• [Exercise objective] Render the rows below as a JSON list of strings, one string per line, skipping blank lines and leaving out the pictures.

^^^^

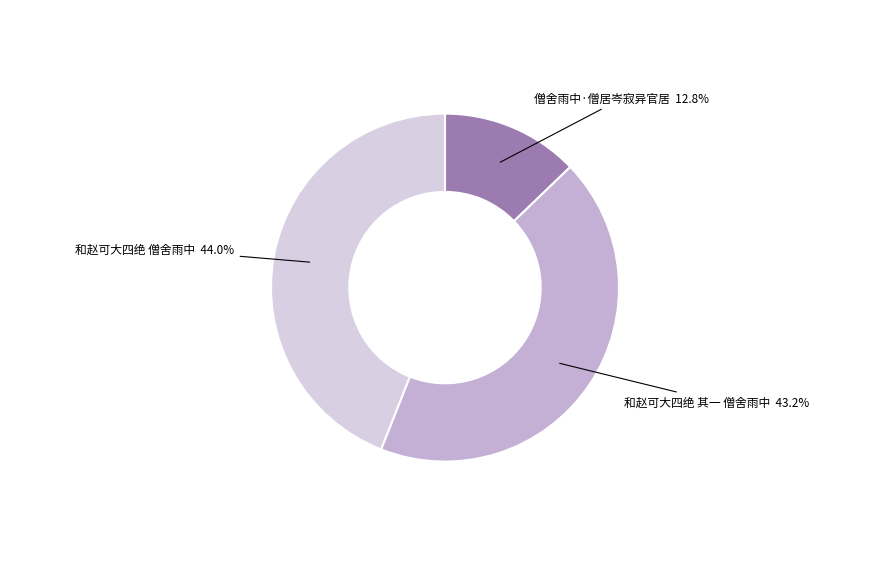

Which has a higher value, 和赵可大四绝 其一 僧舍雨中 or 僧舍雨中·僧居岑寂异官居?

和赵可大四绝 其一 僧舍雨中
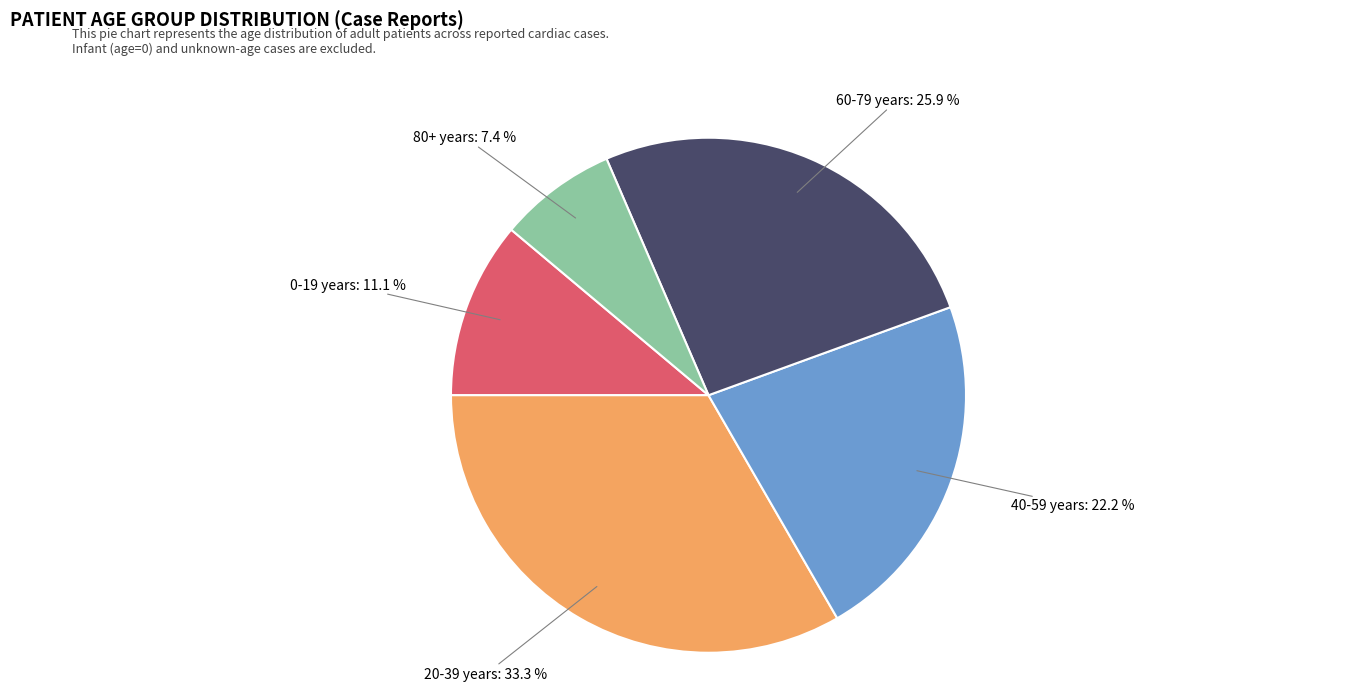

Does any single category account for the majority?

No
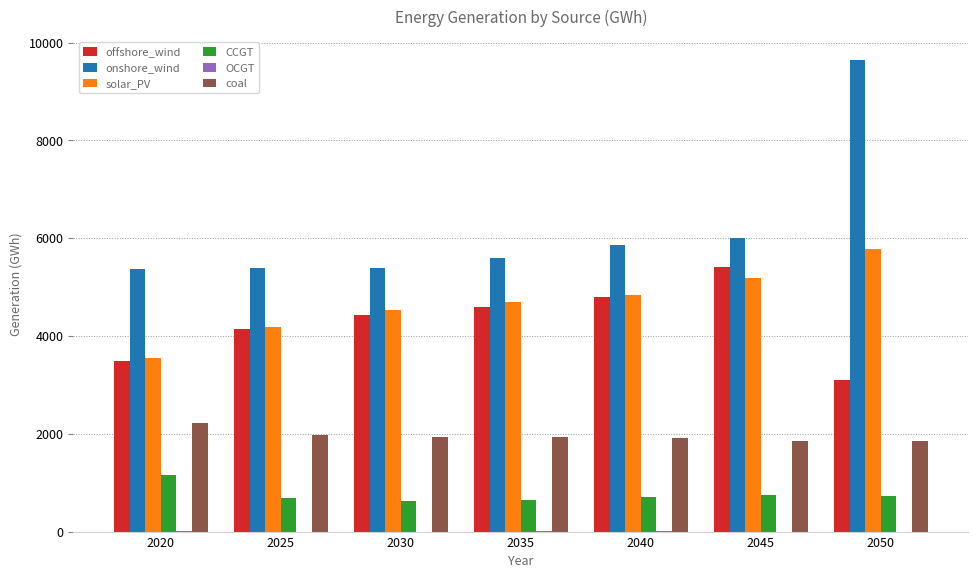

Which series has the largest total across all categories?

onshore_wind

^^^^

• [Written response]
[
  "Which has a higher value, 和赵可大四绝 其一 僧舍雨中 or 僧舍雨中·僧居岑寂异官居?",
  "和赵可大四绝 其一 僧舍雨中",
  "Does any single category account for the majority?",
  "No",
  "Which series has the largest total across all categories?",
  "onshore_wind"
]